◆ Work to be completed
Replace every "フード" in the records below with "グルメ", leave all other text unchanged, and omit the pictures.

◆ Dataset records
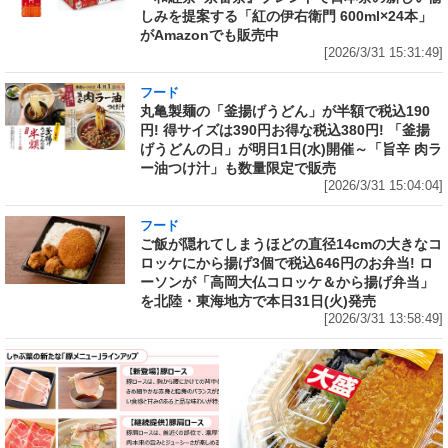
しみを提案する「紅の伊右衛門 600ml×24本」
がAmazonでも販売中
[2026/3/31 15:31:49]
フード
丸亀製麺の「釜揚げうどん」が半額で税込190
円! 得サイズは390円お得な税込380円! 「釜揚
げうどんの日」が明日1日(水)開催～「旨辛 肉ラ
ー油つけ汁」も数量限定で販売
[2026/3/31 15:04:04]
フード
ご飯が隠れてしまうほどの直径14cmの大きなコ
ロッケにから揚げ3個で税込646円のお弁当! ロ
ーソンが「高岡大仏コロッケ＆から揚げ弁当」
を北陸・東海地方で本日31日(火)発売
[2026/3/31 13:58:49]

◆ Task solution
しみを提案する「紅の伊右衛門 600ml×24本」
がAmazonでも販売中
[2026/3/31 15:31:49]
グルメ
丸亀製麺の「釜揚げうどん」が半額で税込190
円! 得サイズは390円お得な税込380円! 「釜揚
げうどんの日」が明日1日(水)開催～「旨辛 肉ラ
ー油つけ汁」も数量限定で販売
[2026/3/31 15:04:04]
グルメ
ご飯が隠れてしまうほどの直径14cmの大きなコ
ロッケにから揚げ3個で税込646円のお弁当! ロ
ーソンが「高岡大仏コロッケ＆から揚げ弁当」
を北陸・東海地方で本日31日(火)発売
[2026/3/31 13:58:49]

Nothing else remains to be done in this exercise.